Specifically, for example, the biasing for returning the driven roller 112 to the predetermined position may be a configuration that uses a repelling electro-magnetic force instead of the elastic force from the spring member 115. A method may be used in which, via control by the controller 230, a biasing force is generated for returning the driven roller 112 to the predetermined position via an electro-magnetic force only when the driven roller 112 is free.

Furthermore, in order to return the driven roller 112 to the predetermined position, a driving force of a motor, air (compressed air), or the like may be used.
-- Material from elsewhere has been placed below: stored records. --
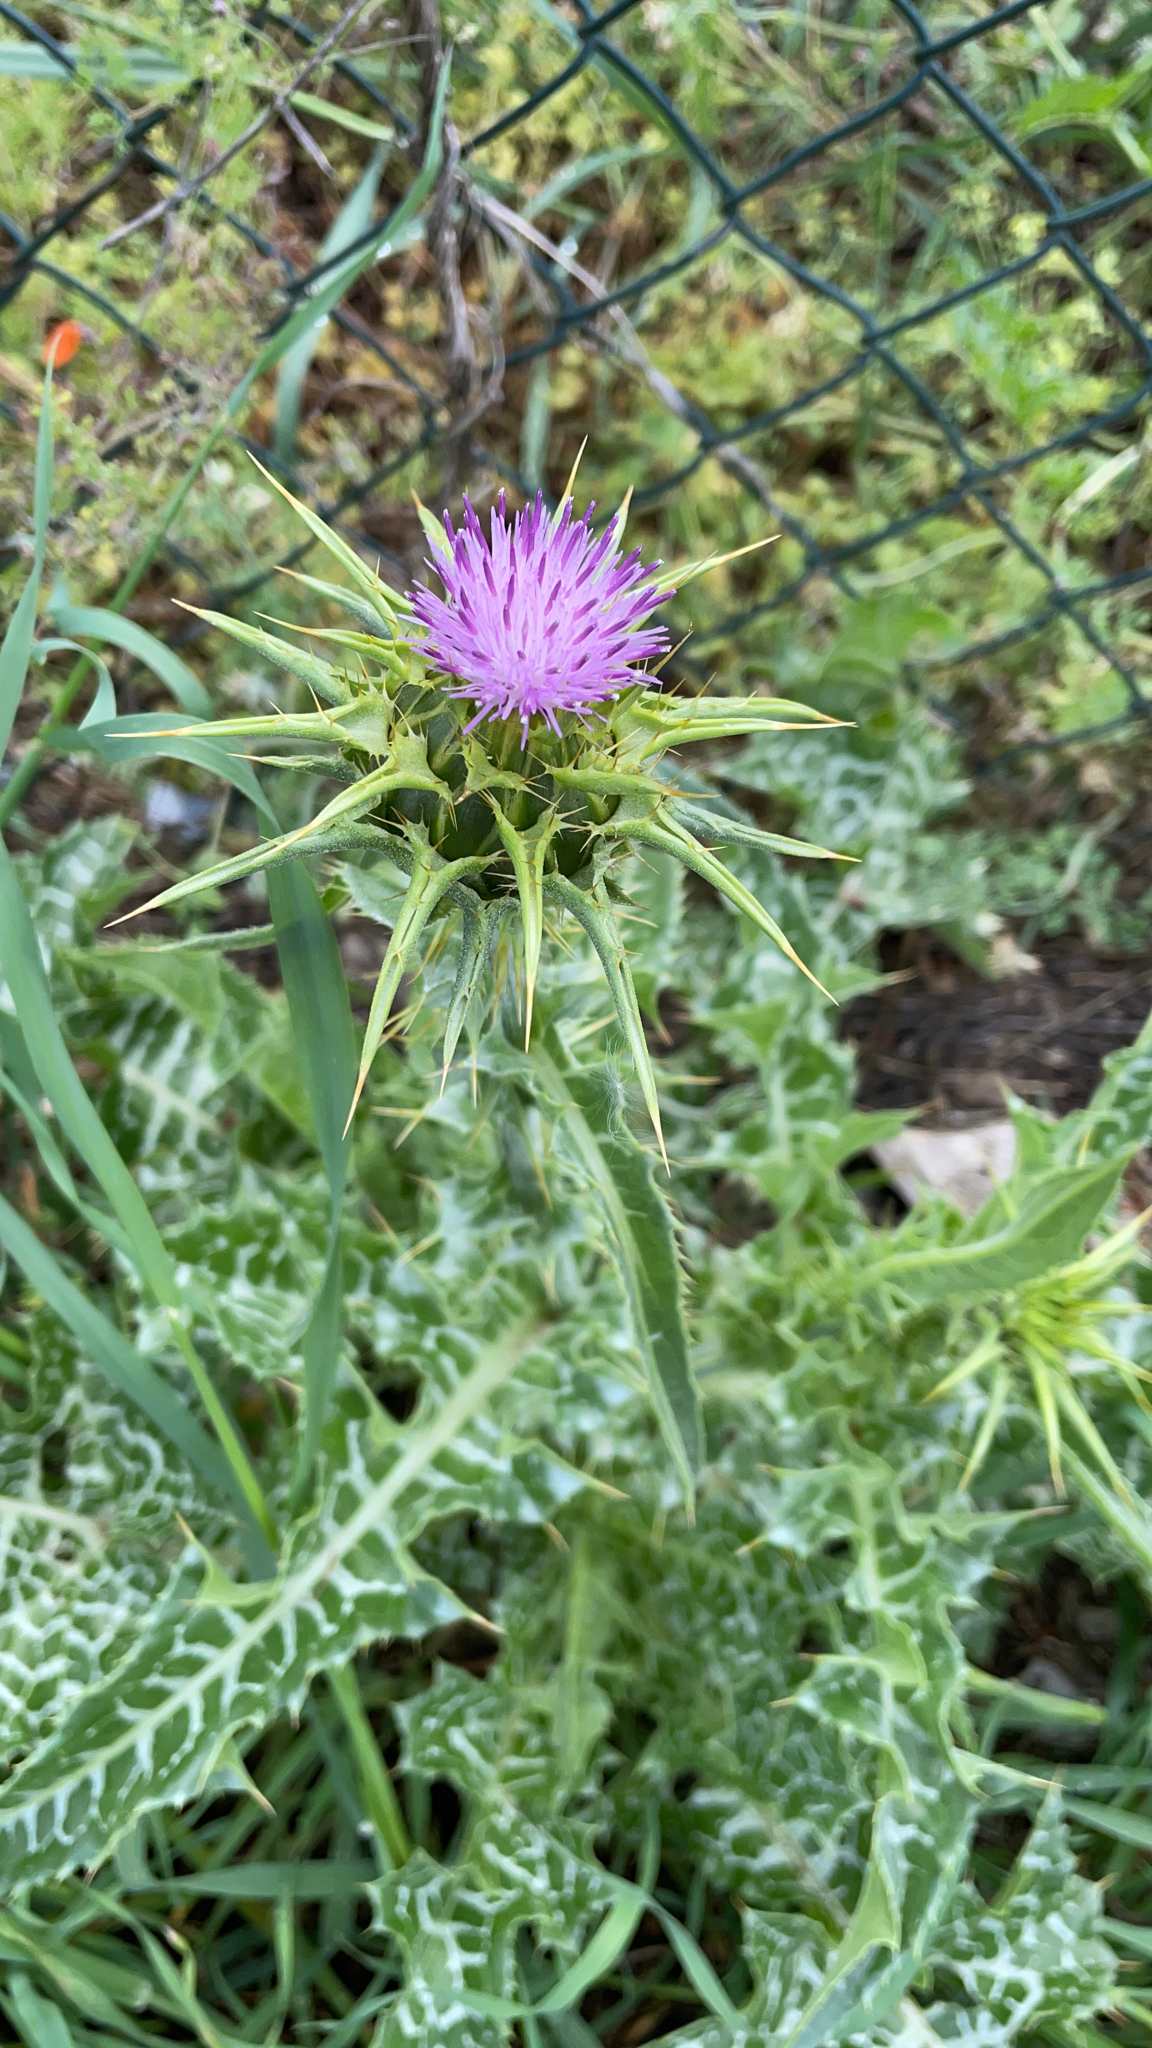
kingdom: Plantae
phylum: Tracheophyta
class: Magnoliopsida
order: Asterales
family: Asteraceae
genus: Silybum
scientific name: Silybum marianum
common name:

For example, as illustrated in FIG. 8, a method may be used in which a cylindrical cam 117 that rotates by the driving force of a motor is used, and only when the driven roller 112 is free, the motor is driven by control of the controller 230 to return the driven roller 112 to the predetermined position.

REFERENCE SIGNS LIST

1 . . . Recording medium, 100 . . . Transport unit, 110 . . . Transport roller, 111 . . . Driving roller, 112 . . . Driven roller, 113 . . . Support member, 114 . . . Arm part, 115 . . . Spring member, 116 . . . Detector, 120 . . . Platen, 130 . . . Recording medium guiding guide, 140 . . . Back surface supporter, 200 . . . Recording device, 210 . . . Recording unit, 211 . . . Carriage, 212 . . . Discharging head, 230 . . . Controller, 300 . . . Recording device, 301 . . . Roll paper, 320 . . . Transport unit, 330 . . . Unwinding unit, 331 . . . Unwinding rail, 340 . . . Winding unit, 341 . . . Winding rail, 351,352 . . . Transport path, 360 . . . Controller

Claims

1. A recording medium transport device, comprising:

a driving roller and a driven roller arranged such that a roller axial direction of the driving roller and a roller axial direction of the driven roller are parallel to each other, a recording medium being transported by driving the driving roller with the recording medium held between the driving roller and the driven roller,

a recording medium unwinding unit configured to store the recording medium in a roll state, and to unwind the recording medium; and

a recording medium winding unit configured to wind the recording medium that has been unwound,

wherein: the driven roller is movably supported from a predetermined position in the roller axial direction, in a case where the driven roller is separated from the driving roller without holding the recording medium between the driven roller and the driving roller, the driven roller moves to the predetermined position in the roller axial direction, in a case where a maximum allowable movement amount is denoted as D, a length of a transport path of the recording medium from the recording medium unwinding unit to the recording medium winding unit is denoted as L1, and a length of a transport path of the recording medium from the recording medium unwinding unit to a position where the recording medium is held between the driving roller and the driven roller is L2, and D≤10 mm×L2/L1 is satisfied.

2. The recording medium transport device according to claim 1, wherein

in a case where the driven roller moves from the predetermined position in the roller axial direction, the driven roller is biased in a direction returning to the predetermined position.

3. The recording medium transport device according to claim 1, further comprising

a detector configured to detect that a movement amount of the driven roller from the predetermined position in the roller axial direction reaches the maximum allowable movement amount.

4. A recording device, comprising:

the recording medium transport device according to claim 1; and a recording unit configured to perform recording on the recording medium.